(Saved entries)
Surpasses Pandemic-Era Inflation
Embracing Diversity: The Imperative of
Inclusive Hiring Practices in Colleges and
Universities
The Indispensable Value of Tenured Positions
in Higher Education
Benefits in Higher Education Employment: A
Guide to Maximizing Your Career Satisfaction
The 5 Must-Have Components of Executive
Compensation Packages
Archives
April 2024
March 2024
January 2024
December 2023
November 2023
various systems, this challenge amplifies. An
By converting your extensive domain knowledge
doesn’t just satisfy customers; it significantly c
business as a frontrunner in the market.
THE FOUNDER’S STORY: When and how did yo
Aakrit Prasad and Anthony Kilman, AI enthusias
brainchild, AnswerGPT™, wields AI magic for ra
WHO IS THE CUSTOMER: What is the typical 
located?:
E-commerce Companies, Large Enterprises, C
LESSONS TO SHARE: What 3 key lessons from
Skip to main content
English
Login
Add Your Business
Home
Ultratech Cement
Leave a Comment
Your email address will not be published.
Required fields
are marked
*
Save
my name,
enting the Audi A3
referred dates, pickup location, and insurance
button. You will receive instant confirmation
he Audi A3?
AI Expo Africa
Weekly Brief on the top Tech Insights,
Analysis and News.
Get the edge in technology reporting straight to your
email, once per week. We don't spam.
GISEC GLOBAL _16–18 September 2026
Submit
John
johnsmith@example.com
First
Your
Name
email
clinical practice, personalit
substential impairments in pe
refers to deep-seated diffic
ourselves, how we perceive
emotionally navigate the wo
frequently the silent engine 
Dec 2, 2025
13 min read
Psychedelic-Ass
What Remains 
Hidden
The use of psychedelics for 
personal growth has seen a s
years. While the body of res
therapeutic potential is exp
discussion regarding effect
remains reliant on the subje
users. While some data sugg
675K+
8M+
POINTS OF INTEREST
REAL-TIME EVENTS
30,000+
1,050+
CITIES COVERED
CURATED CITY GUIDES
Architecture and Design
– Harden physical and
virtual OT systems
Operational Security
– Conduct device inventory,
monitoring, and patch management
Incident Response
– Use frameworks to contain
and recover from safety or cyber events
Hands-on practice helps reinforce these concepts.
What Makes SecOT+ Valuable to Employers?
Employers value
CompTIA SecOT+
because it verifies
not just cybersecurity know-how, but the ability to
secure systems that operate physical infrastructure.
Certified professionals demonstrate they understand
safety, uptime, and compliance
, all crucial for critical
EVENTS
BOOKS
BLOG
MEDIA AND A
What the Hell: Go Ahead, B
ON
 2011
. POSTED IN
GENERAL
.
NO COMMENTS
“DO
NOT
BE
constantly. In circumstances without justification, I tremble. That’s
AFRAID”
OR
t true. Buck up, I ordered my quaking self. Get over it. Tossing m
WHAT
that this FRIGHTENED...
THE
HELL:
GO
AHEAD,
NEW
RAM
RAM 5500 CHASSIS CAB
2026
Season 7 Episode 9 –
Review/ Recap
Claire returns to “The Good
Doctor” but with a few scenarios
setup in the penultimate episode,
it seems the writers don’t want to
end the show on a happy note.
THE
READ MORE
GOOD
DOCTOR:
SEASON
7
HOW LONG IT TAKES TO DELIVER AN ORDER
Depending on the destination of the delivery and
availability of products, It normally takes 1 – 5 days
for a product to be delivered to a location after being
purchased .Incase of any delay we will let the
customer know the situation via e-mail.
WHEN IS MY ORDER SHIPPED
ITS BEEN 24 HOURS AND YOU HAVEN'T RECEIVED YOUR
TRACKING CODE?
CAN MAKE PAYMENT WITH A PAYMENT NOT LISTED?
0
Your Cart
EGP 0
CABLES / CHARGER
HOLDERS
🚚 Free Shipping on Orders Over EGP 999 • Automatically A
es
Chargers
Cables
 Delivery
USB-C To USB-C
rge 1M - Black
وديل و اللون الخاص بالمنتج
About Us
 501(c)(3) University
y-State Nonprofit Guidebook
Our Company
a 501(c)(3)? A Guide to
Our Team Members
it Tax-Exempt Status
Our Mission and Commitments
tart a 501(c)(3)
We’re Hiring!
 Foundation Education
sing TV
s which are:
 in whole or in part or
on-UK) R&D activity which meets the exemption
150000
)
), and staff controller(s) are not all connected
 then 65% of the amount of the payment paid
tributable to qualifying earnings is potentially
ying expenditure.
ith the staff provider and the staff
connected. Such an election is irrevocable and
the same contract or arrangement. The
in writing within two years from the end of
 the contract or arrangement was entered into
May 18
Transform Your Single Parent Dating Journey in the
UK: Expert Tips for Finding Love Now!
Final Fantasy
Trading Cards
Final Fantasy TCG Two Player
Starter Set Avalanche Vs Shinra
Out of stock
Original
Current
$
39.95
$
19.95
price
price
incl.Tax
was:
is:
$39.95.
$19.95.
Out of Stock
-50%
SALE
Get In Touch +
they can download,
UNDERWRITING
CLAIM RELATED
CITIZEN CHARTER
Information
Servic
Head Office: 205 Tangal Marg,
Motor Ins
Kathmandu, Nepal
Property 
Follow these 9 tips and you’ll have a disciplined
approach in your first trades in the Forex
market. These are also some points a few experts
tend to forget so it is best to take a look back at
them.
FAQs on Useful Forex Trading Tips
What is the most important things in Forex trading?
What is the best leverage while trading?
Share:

▶ [What to do]
Where a line above holds the string "Fantasy", copy that line.

▶ [Solution]
Final Fantasy
Final Fantasy TCG Two Player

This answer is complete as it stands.